* [TEXTE À ANALYSER]:
=====

La sortie dépend de nous

No 091 - Printemps 2022

Éditorial du numéro 91

La sortie dépend de nous

Le Collectif de la revue À bâbord !

Le numéro 91 sera lancé dans le cadre des journées de réflexion sur le syndicalisme québécois « Reconstruire des ponts, remporter des victoires », qui se tiendront les 29 et 30 avril 2022 à l’UQAM. Détails à suivre !

Depuis deux ans, le gouvernement du Québec s’est engagé dans une lutte contre la COVID-19. Agissant tantôt trop tard (notamment concernant le port du masque, la ventilation et les tests rapides), tantôt avec une précipitation abusive, le gouvernement a enfreint plusieurs règles fondamentales de la démocratie, notamment par la gouvernance par décret qu’il a instaurée pour des raisons d’urgence. Bercé par le chant des sirènes d’une possible réélection, il n’a, croit-il, de comptes à rendre à personne.

La CAQ s’est spécialisée dans des calculs à la petite semaine. Un laisser-aller dans la compilation des cas laisse au gouvernement les coudées franches pour prendre des décisions souvent hâtives, voire injustifiées. Toute sa stratégie anti-COVID a été conditionnée par le nombre de lits disponibles dans les hôpitaux. Or, celui-ci est l’un des plus bas des pays de l’OCDE et résulte d’années de mesures d’austérité budgétaire qui ont particulièrement affecté notre système de santé. Rappelons aussi à quel point ces mêmes choix douteux ont affecté le fonctionnement des CHSLD et ont favorisé leur privatisation, ce qui a mené à la catastrophe du printemps 2020.

Lorsqu’elle était dans l’opposition, non seulement la CAQ a soutenu les compressions du gouvernement libéral, mais elle en demandait davantage. Il fallait encore « couper dans le gras », soutenait-elle. Maintenant au pouvoir, elle doit gérer les effets du système hors de contrôle issus de ces coupes, avec comme principales victimes les travailleurs et travailleuses de la santé, épuisé·es et débordé·es, et l’ensemble de la population québécoise, qui doit subir parmi les plus dures mesures de confinement.

Voilà maintenant deux ans que les mouvements sociaux progressistes adoptent une posture de repli défensif devant cet état des choses. Cela s’explique probablement par le choc que nous avons tou·tes dû encaisser ainsi que par les difficultés énormes de mobilisation en contexte de crise sanitaire. Peut-être aussi avons-nous entretenu l’espoir, comme après la crise financière de 2008, qu’un tel cataclysme révèlerait de manière incontestable l’impasse dans laquelle le capitalisme néolibéral nous mène. Les derniers mois nous montrent au contraire qu’on ne sortira pas de cette situation sans action collective.

=====

* [OBJECTIF]:
Réécrivez le passage de l'éditorial qui va de « No 091 - Printemps » jusqu'à « rendre à personne. » en substituant « Université du Québec à Montréal » à « UQAM ».

* [EXTRAITS DE DONNÉES]:
=====

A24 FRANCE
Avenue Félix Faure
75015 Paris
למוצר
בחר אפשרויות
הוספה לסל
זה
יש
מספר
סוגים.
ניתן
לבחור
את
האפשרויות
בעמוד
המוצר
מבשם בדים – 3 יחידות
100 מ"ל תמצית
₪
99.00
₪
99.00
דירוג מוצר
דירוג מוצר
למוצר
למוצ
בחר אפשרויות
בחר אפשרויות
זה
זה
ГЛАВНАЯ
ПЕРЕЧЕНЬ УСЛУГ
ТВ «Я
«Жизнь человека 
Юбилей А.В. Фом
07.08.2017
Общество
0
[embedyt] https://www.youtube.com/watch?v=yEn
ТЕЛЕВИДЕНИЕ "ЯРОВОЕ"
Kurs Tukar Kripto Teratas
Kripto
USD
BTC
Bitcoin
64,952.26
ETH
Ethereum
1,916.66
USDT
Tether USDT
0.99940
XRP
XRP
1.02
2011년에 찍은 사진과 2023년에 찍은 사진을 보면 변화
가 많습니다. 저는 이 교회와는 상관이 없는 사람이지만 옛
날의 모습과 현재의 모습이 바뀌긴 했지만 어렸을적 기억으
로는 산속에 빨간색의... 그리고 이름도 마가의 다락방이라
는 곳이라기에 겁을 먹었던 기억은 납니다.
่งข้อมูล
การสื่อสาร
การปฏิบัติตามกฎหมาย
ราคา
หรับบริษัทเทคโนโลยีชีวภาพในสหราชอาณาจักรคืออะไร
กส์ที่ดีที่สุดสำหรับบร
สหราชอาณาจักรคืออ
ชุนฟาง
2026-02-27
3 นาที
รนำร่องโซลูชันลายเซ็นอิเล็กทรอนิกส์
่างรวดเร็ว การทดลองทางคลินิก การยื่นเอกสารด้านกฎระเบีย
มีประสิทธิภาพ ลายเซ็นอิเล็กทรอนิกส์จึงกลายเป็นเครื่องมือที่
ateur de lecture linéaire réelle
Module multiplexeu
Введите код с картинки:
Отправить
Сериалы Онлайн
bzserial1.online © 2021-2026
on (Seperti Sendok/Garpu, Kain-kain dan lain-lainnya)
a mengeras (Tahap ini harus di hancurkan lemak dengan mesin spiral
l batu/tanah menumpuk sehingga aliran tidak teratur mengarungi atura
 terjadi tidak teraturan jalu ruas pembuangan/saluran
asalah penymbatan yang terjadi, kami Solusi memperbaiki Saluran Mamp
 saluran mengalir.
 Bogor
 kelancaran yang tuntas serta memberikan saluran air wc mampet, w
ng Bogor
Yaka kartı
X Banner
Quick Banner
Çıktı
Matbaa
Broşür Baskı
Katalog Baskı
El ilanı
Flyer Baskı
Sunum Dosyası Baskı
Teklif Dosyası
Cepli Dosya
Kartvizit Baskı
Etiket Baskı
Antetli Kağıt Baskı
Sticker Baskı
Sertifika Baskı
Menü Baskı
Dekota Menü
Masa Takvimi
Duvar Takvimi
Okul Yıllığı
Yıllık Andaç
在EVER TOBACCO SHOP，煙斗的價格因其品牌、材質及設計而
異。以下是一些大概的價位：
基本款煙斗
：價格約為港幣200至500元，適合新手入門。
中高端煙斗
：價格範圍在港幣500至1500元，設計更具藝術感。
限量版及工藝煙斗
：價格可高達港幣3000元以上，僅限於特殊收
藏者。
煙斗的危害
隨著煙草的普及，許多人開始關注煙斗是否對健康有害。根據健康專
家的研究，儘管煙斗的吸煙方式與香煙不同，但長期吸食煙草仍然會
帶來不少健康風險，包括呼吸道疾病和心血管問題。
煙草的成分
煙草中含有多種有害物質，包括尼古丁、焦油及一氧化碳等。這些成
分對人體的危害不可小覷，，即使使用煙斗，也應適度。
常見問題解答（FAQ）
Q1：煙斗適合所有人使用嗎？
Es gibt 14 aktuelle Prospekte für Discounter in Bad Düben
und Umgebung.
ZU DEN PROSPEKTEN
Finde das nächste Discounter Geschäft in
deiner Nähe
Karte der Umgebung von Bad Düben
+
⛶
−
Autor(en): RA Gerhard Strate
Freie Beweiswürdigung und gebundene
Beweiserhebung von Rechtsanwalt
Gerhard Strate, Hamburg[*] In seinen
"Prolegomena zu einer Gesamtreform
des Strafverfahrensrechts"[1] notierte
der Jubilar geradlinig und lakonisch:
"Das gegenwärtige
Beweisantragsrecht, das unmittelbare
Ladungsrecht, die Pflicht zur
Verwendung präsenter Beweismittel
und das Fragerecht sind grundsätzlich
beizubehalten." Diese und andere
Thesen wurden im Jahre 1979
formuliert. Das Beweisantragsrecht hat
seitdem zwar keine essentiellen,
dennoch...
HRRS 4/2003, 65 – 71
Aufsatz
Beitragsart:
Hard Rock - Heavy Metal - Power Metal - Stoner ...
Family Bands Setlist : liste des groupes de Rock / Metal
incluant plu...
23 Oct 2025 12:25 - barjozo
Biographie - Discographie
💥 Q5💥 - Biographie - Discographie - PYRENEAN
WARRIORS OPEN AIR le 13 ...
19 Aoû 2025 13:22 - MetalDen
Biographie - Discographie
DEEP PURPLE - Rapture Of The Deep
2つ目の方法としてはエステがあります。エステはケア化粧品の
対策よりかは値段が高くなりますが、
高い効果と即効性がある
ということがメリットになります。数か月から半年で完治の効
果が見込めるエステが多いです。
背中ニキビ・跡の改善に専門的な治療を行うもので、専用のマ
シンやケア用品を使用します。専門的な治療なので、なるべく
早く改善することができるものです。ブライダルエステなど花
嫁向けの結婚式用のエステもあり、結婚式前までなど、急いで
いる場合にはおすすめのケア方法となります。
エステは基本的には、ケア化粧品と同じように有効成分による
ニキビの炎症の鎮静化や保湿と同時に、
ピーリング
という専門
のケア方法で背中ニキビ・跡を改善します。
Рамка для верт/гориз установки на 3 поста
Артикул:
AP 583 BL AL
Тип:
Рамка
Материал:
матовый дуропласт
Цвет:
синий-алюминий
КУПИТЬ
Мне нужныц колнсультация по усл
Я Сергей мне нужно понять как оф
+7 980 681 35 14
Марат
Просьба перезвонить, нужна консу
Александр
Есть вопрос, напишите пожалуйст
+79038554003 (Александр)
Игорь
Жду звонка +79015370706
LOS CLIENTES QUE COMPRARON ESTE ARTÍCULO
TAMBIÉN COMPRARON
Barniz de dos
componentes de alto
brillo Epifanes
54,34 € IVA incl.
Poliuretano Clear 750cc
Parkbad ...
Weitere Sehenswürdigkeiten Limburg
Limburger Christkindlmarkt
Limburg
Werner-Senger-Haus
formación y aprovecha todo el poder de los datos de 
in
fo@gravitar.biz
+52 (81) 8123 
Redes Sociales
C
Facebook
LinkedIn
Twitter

=====

* [RÉPONSE ATTENDUE]:
No 091 - Printemps 2022

Éditorial du numéro 91

La sortie dépend de nous

Le Collectif de la revue À bâbord !

Le numéro 91 sera lancé dans le cadre des journées de réflexion sur le syndicalisme québécois « Reconstruire des ponts, remporter des victoires », qui se tiendront les 29 et 30 avril 2022 à l’Université du Québec à Montréal. Détails à suivre !

Depuis deux ans, le gouvernement du Québec s’est engagé dans une lutte contre la COVID-19. Agissant tantôt trop tard (notamment concernant le port du masque, la ventilation et les tests rapides), tantôt avec une précipitation abusive, le gouvernement a enfreint plusieurs règles fondamentales de la démocratie, notamment par la gouvernance par décret qu’il a instaurée pour des raisons d’urgence. Bercé par le chant des sirènes d’une possible réélection, il n’a, croit-il, de comptes à rendre à personne.